Sapir est âgé de cinq ans quand sa famille, d’origine allemande, émigré aux États-Unis et s’installe à New York. C’est à l’université Columbia, où il se spécialise en allemand, qu’il commence à s’intéresser à la linguistique indo-européenne. Sa rencontre avec l’anthropologue Franz Boas*, dont il suit les cours pendant plusieurs années, le conduit à entreprendre des recherches linguistiques nouvelles sur les langues amérindiennes. C’est ainsi qu’il participe à diverses expéditions ethnographiques chez les Indiens de l’Ouest américain. Reçu docteur en anthropologie (1909) avec un mémoire portant sur la description du takelma (Oregon), il est nommé en 1910 directeur de la division anthropologique du Capadian National Museum d’Ottawa, où il poursuit ses recherches sur les langues amérindiennes.
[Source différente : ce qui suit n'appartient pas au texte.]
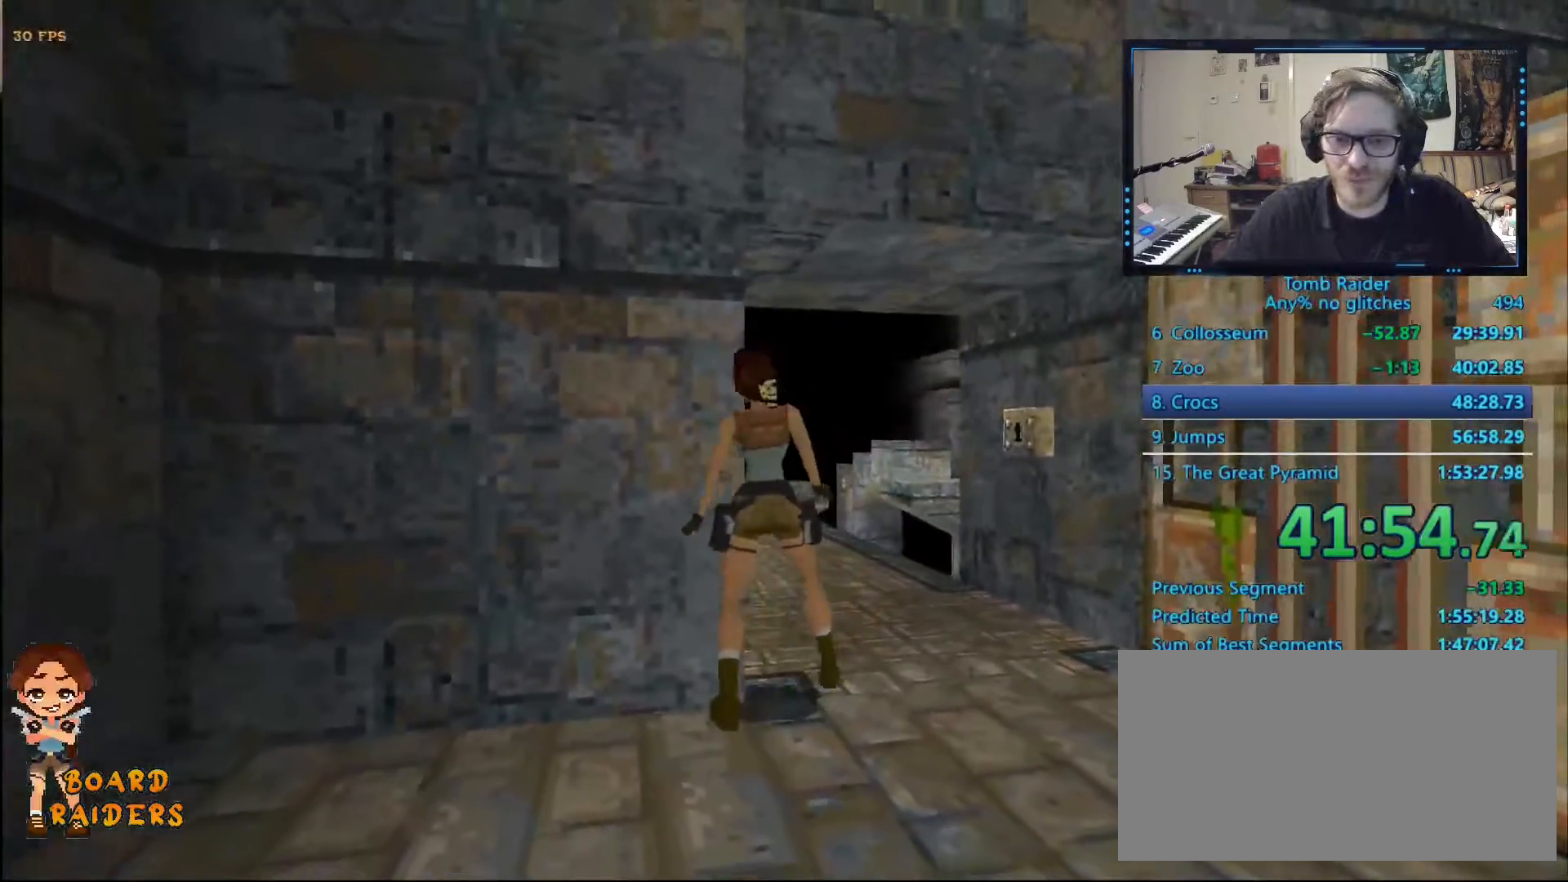
{"keys": ["alt"], "events": []}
Il publie alors Language : an Introduction to the Study of Speech (1921). En 1925, Sapir obtient une chaire de linguistique générale et d’anthropologie à l’université de Chicago. Il publie dans la revue Language, fondée en 1925, des articles où il s’affirme comme un précurseur original du structuralisme* américain. Nommé à l’université Yale en 1931, il y restera jusqu’à sa mort.


Sa place dans la linguistique

Formé dans la tradition néo-grammairienne, mais s’en dégageant par la nouveauté du champ d’application qui s’ouvre à la linguistique avec les langues amérindiennes, Sapir n’appartient cependant pas à la jeune école structuraliste qui s’organise après 1933 (date de publication de Language de Bloomfield*). Il est également à l’écart de la linguistique européenne : le Cours de linguistique générale (1916) de Saussure* est trop récent encore lorsque paraît son livre Language (1921) pour qu’on y voie une influence sur ses propres conceptions ; le cercle de Prague naît quelques années plus tard (1926). Comme beaucoup de précurseurs, Sapir est un solitaire, et cependant ses intuitions fondamentales sur la nature du langage reflètent l’idéologie de son temps.


Sa conception du langage

Pour Sapir, le comportement verbal ne peut être détaché de l’ensemble culturel constituant la communauté sociale. Tout comme les rites religieux, les conduites socialisées, artistiques, etc., le langage est une composante essentielle de la culture et, comme tel, il est par nature symbolique, conventionnel et acquis. Sapir distingue fondamentalement les fonctions instinctives biologiques (digestion, marche, etc.) et les fonctions culturelles, dont le langage est à la fois la plus élaborée et la condition nécessaire à l’existence des autres. Facteur déterminant des relations sociales instaurées dans un groupe social donné, le langage est également un élément essentiel de la personnalité individuelle, à laquelle il permet de communiquer et de s’exprimer. Ces deux notions de communication et d’expression, étroitement liées dans le fonctionnement normal du langage, découlent d’une conception plus générale des relations complexes qui unissent l’individu au monde par l’intermédiaire de la pensée et du langage. Cette conception, connue sous le nom de « l’hypothèse Sapir-Whorf » (par référence au linguiste américain Benjamin Lee Whorf, 1897-1941), est issue de la pratique empirique d’un grand nombre de langues amérindiennes totalement étrangères aux classifications « logiques » pratiquées par les linguistes étudiant les langues indo-européennes.